Strategic Compliance

Geeyoung Min - Michigan State University College of Law
Vol. 57
November 2023
Page 415

Corporate compliance is at an inflection point. As courts, regulators, and prosecutors simultaneously but independently incentivize companies to develop bespoke compliance programs, corporate policies have evolved into an essential private ordering mechanism for customized compliance. Corporate policies serve not merely as guidelines for corporate employees; they also signal the level of a company’s internal compliance mechanisms to external parties. Despite the ever-growing demand for the implementation of written corporate policies, how these policies are customized and monitored is largely unknown. Given the predominantly mandatory nature of regulatory compliance, how much discretion do corporate managers use — and how much should they use — in customizing compliance?

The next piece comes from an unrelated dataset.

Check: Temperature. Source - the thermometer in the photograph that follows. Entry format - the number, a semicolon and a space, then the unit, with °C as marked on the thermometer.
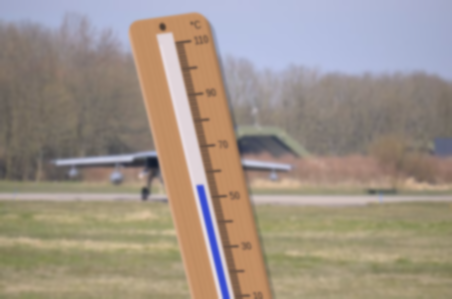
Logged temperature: 55; °C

An analysis of original, hand-collected data on corporate policies from S&P 500 companies indicates that corporate managers actively customize not just compliance procedures, but also the definitional boundaries of compliance, either to be stricter or more lenient than is set by external regulations. For instance, the data show that most insider trading policies tend to have a broader definition of prohibited insider trading, while, in contrast, related party transaction policies often provide categorical exclusions that substantially narrow the definition of related party transactions. To better explain this puzzling trend of divergence, this Article introduces the concept of “strategic compliance,” suggesting that corporate policies amplify companies’ incentives to implement stringent internal monitoring where external enforcement is rigorous and adopt lenient internal monitoring where external enforcement is weak. However, it is essential to recognize that strategic compliance driven by external enforcement intensity, rather than tailored to each company’s unique risks, can result in suboptimal allocation of compliance resources and undermine the benefits of customized compliance.

This Article’s contribution is three-fold. First, it presents original, hand-collected empirical data from internal corporate policies, illuminating the prevailing trends in companies’ customization of regulatory compliance. Second, it introduces the concept of strategic compliance as a novel theoretical framework that connects corporate compliance and corporate contract literature, providing insights into the strategic processes companies employ in tailoring their corporate policies. Third, it offers normative proposals to companies, shareholders, regulators, and prosecutors for more effective use of corporate policies and emphasizes the information-gathering functions of those policies.